- _The task_:
Report only the number of lines below in which the string "الصحة" appears.
******
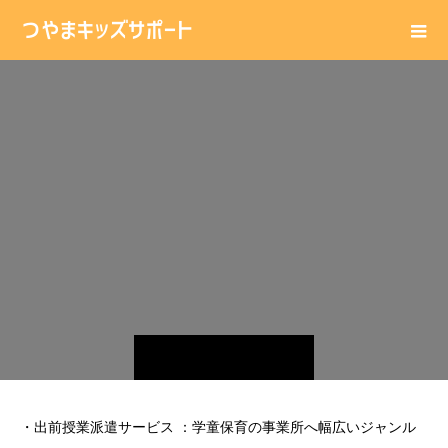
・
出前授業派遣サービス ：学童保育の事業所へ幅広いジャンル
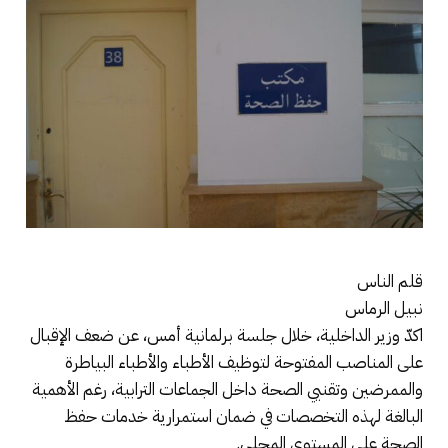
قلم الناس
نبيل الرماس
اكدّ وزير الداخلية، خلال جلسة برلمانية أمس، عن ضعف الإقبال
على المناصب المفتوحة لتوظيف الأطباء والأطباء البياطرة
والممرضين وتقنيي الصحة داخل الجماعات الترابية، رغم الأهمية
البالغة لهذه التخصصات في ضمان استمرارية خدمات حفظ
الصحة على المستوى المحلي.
******
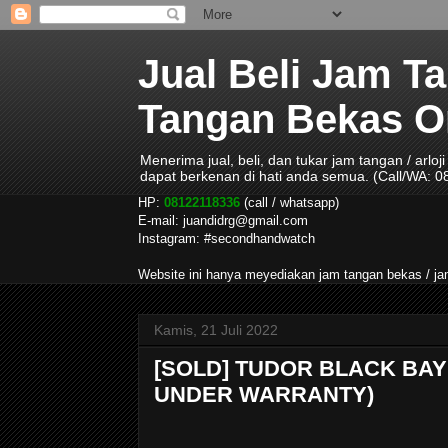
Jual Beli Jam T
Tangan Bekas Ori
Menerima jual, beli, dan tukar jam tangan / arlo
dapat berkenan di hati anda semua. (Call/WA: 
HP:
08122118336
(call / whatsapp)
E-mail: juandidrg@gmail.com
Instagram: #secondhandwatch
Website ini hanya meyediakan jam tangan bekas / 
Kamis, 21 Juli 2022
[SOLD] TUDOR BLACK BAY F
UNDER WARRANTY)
******
- _Task result_:
2